The adoption of E10 — a gasoline blend that contains up to 10pc ethanol content — by more member states is encouraging demand. It is currently available in Belgium, Bulgaria, Estonia, Finland, France, Germany, Luxembourg and Romania. The Netherlands also rolled out E10 on 1 October. Slovakia, Hungary and Lithuania are due to make the grade available in 2020.
It is unpopular in Germany, the first EU country to introduce it, accounting for just 14pc of the country's 620,000 b/d gasoline market. But a further discount to E5 at service stations, if implemented, might encourage greater uptake and would offer a viable means for Germany to achieve its own greenhouse gas (GHG) savings target of 6pc, up by two percentage points on the year and in line with the EU Fuel Quality Directive (FQD).
On the supply side, the fourth quarter of the year is usually a period when extra volumes of ethanol produced from the European sugar beet harvest enter the market until February. At the same time demand declines, with most gasoline blending typically in the summer months.
While EU wheat and maize harvests in the 2019-20 season are forecast to be broadly similar to the five-year average — 1.6pc above and 0.6pc below, respectively — the sugar beet harvest is projected to be 5.1pc under the the five-year average as a result of frequent and abundant rainfall.
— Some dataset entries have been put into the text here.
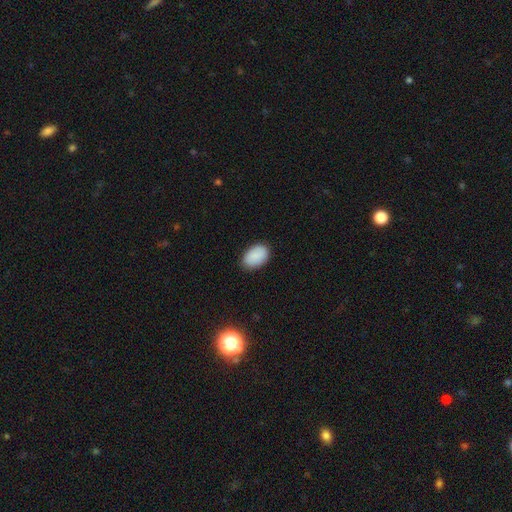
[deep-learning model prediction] Overall: smooth (88%). How rounded: in between (91%). Merging: none (85%).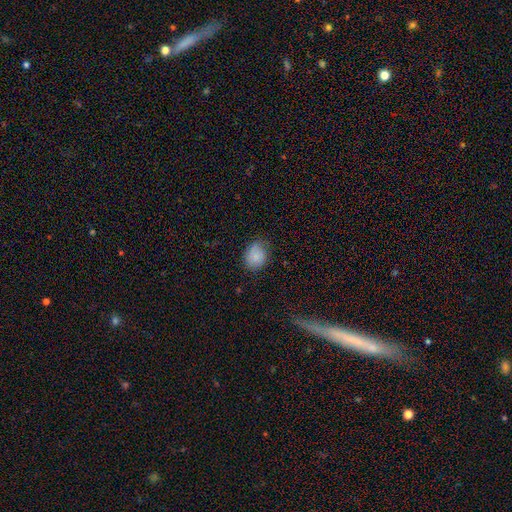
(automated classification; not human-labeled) Overall: smooth (80%). How rounded: round (54%; in between 45%). Merging: none (68%).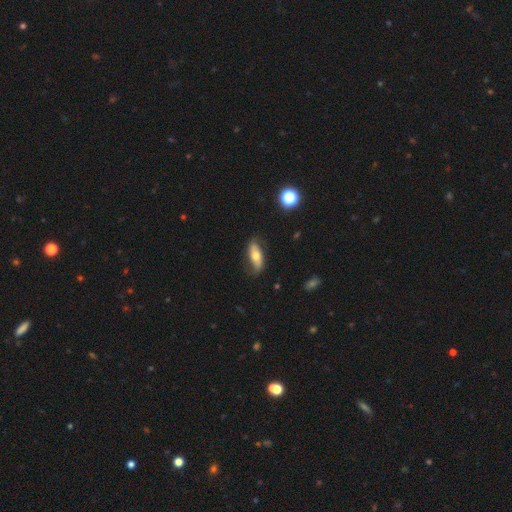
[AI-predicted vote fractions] Smooth or featured?
  - smooth: 52% *
  - featured or disk: 40%
  - star or artifact: 7%
How rounded?
  - in between: 69% *
  - cigar-shaped: 27%
  - round: 4%
Merging?
  - none: 72% *
  - minor disturbance: 21%
  - major disturbance: 5%
  - merger: 1%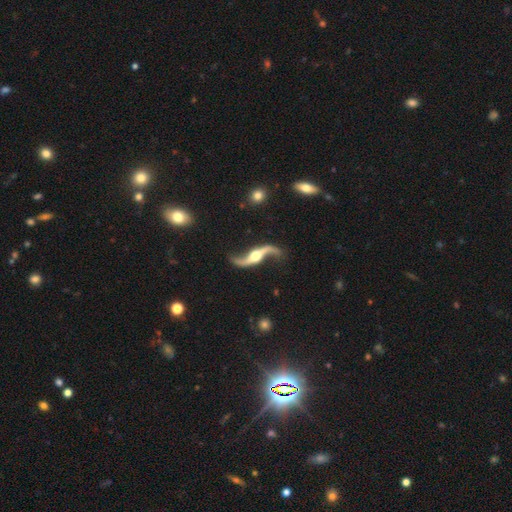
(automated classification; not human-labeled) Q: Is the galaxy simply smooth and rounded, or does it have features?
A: featured or disk — 93%.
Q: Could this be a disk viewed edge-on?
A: no — 88%.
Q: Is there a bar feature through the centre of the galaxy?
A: no — 50%.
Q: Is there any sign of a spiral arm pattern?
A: yes — 97%.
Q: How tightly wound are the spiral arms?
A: loose — 94%.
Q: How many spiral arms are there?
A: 2 — 95%.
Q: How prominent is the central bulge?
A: moderate — 60%.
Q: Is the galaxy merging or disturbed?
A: none — 79%.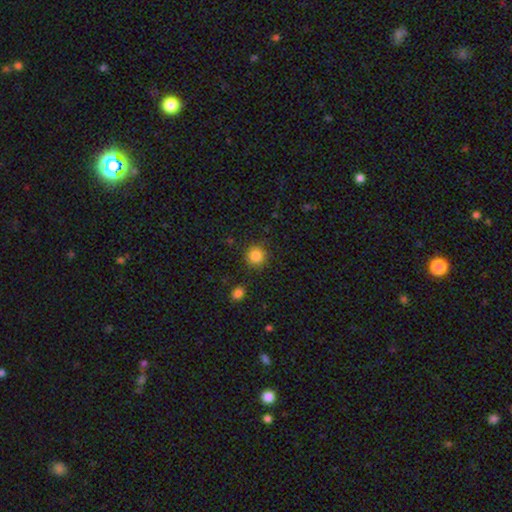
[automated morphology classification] smooth-or-featured: smooth: 84% | star or artifact: 11% | featured or disk: 5%
  how-rounded: round: 93% | in between: 6% | cigar-shaped: 1%
  merging: none: 88% | minor disturbance: 8% | major disturbance: 2% | merger: 2%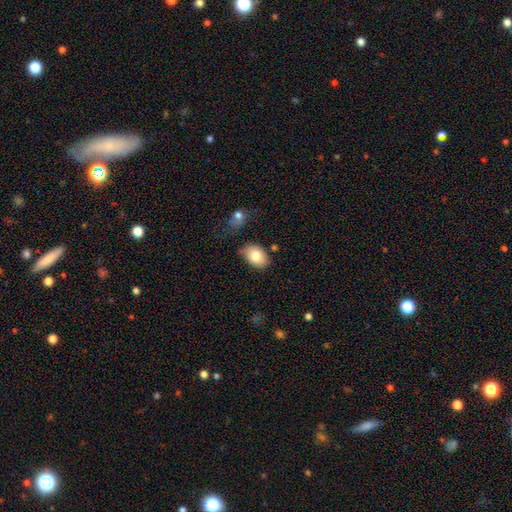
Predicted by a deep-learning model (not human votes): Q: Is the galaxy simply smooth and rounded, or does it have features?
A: smooth — 80%.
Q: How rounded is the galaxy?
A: in between — 84%.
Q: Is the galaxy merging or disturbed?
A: none — 76%.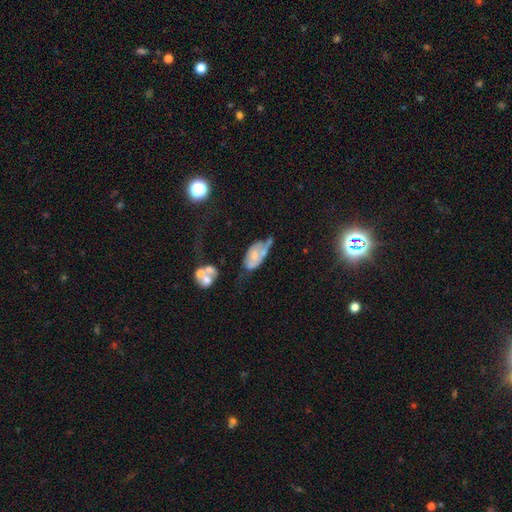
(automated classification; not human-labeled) Smooth or featured? Predicted: featured or disk (p=0.55). Edge-on disk? Predicted: no (p=0.93). Bar? Predicted: no (p=0.71). Spiral arms? Predicted: yes (p=0.56). Bulge size? Predicted: small (p=0.48). Merging? Predicted: minor disturbance (p=0.29, tied with major disturbance).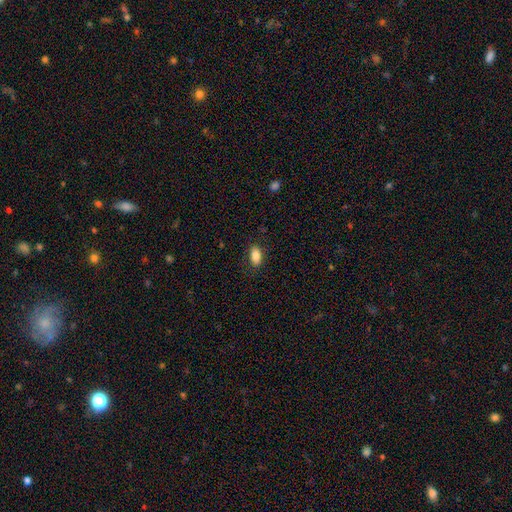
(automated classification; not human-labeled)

Strong domestic sugar prices have also led producers to opt for table sugar. But with the removal in May of EU anti-dumping duties on US ethanol, which spanned the previous five years, suppliers are also looking to imported product to cover any shortfalls.
EU countries imported an average of 5,100 t/month of undenatured ethanol from the US in January-May 2019. Imports jumped to an average of 18,000 t/month in June-September. While many US ethanol producers are still unable to produce EU RED certified product, extra supply will weigh on prompt ethanol prices should more producers outside the EU market hit the minimum GHG savings requirement of 50-60pc.
US producers look likely to raise the GHG tag of their ethanol, given relatively low prices domestically. Firm values on European ethanol derivative contracts along the forward curve suggest it is economical for US product to head for Europe throughout the next 12 months. Imports from Peru should also support EU supply levels. The South American country is a consistent supplier of around 15,000 t/month of ethanol to Europe. Strong prices in Europe and a decline in prices in major consumer Brazil will likely encourage interest in transatlantic trade.
The potential impact of imports may be limited somewhat by growing EU demand for ethanol with higher credentials. There is appetite in several member states for product well above the required 50pc GHG savings baseline, particularly given challenges many countries face in meeting the FQD. The average GHG savings of ethanol produced in the EU was 71pc in 2018, according to ePure.